Your assignment: Print the lines between the line containing "Malování bytů, domů, kanceláří" and the line containing "malování bytů - malířské", inclusive, exactly as they appear.

"""

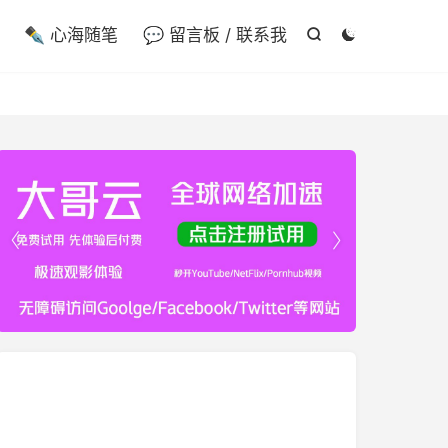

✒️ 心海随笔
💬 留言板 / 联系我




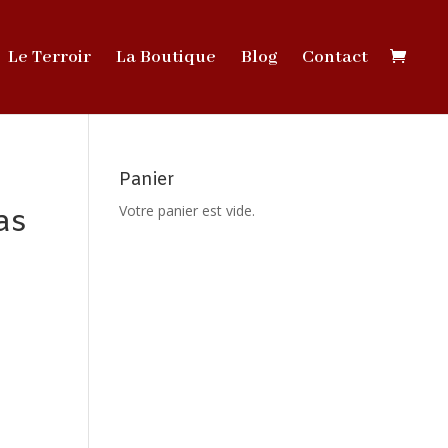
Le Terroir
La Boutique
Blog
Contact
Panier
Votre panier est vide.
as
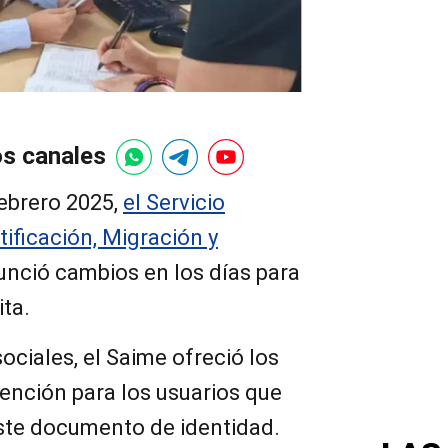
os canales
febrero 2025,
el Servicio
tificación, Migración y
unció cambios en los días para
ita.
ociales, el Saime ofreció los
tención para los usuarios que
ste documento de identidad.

"""
"""

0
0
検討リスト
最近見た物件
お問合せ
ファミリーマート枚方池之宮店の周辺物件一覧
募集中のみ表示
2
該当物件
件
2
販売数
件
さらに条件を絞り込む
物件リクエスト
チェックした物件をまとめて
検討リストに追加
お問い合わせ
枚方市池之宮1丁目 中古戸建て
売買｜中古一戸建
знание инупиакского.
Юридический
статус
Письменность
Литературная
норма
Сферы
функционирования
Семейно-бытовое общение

"""
"""

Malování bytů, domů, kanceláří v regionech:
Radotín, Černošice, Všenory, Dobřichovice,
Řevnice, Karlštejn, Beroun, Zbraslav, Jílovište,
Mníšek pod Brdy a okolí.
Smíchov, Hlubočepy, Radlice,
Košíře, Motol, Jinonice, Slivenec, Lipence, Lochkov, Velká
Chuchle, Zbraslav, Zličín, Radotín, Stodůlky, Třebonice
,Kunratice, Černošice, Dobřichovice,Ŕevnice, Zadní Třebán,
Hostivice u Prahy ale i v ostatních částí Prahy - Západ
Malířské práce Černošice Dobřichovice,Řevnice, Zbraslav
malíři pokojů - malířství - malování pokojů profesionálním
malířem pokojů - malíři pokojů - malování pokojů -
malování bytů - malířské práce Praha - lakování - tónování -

"""

Expected answer:
Malování bytů, domů, kanceláří v regionech:
Radotín, Černošice, Všenory, Dobřichovice,
Řevnice, Karlštejn, Beroun, Zbraslav, Jílovište,
Mníšek pod Brdy a okolí.
Smíchov, Hlubočepy, Radlice,
Košíře, Motol, Jinonice, Slivenec, Lipence, Lochkov, Velká
Chuchle, Zbraslav, Zličín, Radotín, Stodůlky, Třebonice
,Kunratice, Černošice, Dobřichovice,Ŕevnice, Zadní Třebán,
Hostivice u Prahy ale i v ostatních částí Prahy - Západ
Malířské práce Černošice Dobřichovice,Řevnice, Zbraslav
malíři pokojů - malířství - malování pokojů profesionálním
malířem pokojů - malíři pokojů - malování pokojů -
malování bytů - malířské práce Praha - lakování - tónování -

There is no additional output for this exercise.